A pupil told him: “It tells other schools how hard your school is. It’s proof. Then they try and send you something worse, go one better.”

Headteachers’ leaders said the craze, which began in London secondary schools last year, was another reason why mobile telephones should be banned from schools.

John Dunford, general secretary of the Secondary Heads Association, said:

“People are very worried about mobiles being used as a tool for bullying.”

The bullies tend to attack younger pupils, but teenagers report that they have seen videos in which adult men and women have been slapped by gangs of youths on public transport.

The London teacher said: “The standard format is a slap round the head. The perpetrator gets another pupil to video it. If the happy slap is a planned event, there is likely to be a huge crowd emerging from the woodwork, out of classrooms from along the corridor.

“As you wade your way through the crowd, the pack of observers hold their phone cameras out and there’s a frenzy of snapping.”

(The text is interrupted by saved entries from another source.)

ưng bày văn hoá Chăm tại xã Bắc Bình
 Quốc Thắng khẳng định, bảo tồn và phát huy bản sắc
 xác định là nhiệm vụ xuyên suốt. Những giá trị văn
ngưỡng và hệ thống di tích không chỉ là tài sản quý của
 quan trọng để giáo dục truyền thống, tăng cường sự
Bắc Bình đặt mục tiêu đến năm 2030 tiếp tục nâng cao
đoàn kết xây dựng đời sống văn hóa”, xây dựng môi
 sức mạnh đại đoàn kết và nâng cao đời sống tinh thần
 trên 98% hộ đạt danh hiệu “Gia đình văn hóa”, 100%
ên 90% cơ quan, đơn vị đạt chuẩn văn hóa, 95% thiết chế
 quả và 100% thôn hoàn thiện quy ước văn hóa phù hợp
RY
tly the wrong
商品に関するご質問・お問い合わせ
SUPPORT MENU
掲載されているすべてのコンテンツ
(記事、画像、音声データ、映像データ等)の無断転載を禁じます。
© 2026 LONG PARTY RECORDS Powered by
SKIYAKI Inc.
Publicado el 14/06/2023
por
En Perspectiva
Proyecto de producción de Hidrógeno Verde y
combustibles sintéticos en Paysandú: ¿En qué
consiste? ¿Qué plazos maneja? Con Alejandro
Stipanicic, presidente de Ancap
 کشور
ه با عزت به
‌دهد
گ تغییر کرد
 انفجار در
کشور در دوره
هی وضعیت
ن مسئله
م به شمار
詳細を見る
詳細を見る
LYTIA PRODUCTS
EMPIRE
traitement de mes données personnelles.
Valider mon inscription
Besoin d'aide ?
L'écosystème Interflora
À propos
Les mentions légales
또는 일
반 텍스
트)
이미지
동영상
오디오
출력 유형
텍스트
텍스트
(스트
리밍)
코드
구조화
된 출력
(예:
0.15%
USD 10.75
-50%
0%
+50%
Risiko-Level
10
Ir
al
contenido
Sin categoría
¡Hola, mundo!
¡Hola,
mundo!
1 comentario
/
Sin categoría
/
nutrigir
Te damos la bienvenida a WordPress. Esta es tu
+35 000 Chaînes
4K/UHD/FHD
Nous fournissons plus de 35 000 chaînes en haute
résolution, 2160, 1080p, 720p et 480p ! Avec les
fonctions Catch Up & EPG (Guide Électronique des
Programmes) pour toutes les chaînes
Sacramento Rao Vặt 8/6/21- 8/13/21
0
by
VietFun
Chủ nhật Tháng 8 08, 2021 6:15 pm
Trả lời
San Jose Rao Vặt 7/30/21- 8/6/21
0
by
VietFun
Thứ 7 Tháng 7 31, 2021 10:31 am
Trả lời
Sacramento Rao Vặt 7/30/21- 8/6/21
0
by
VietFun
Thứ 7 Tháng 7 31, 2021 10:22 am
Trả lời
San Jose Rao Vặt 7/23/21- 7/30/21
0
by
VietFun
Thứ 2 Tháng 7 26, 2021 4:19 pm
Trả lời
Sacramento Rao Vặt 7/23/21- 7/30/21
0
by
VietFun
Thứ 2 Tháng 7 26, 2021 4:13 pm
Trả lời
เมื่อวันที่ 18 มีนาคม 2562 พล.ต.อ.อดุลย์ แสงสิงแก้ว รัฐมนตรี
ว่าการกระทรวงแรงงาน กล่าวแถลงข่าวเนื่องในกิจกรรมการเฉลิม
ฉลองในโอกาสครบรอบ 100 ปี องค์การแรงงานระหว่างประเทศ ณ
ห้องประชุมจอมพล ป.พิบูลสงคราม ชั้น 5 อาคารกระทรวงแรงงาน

Teenagers have been arguing about the craze on youth websites. While some said they had found the clips amusing, most were scathing of the pupils who carried out the pranks.

“Happy slaps are evil,” one said. “To make it worse it’s recorded on a camera phone and passed around, and the slaps are bloody hard. These boys even slap girls and women, it takes the piss.”

Another said: “I was at my friend’s birthday when these boys came and happy slapped this boy so hard. My friend grabbed him and took him off the bus. I hate it. It just gets on my nerves so much.”

Professor John Pierce, a child health expert in Cornwall, said the assaults were obviously harmful to children both physically and mentally. “I think it’s unlikely to cause long-term physical damage, though it depends where the children are hit and how hard,” he said.

“It should be a police matter - that is what would happen if it took place between adults.”

The anti-bullying charity Kidscape has received numerous calls about bullying involving mobile telephones and websites, although none yet about happy slapping.

A spokeswoman said: “What is scary about this is they do not realise that they could kill someone. For them it’s just a bit of fun, but for the victim it’s terrifying and when they put it on the internet it could drive some children to feel suicidal.”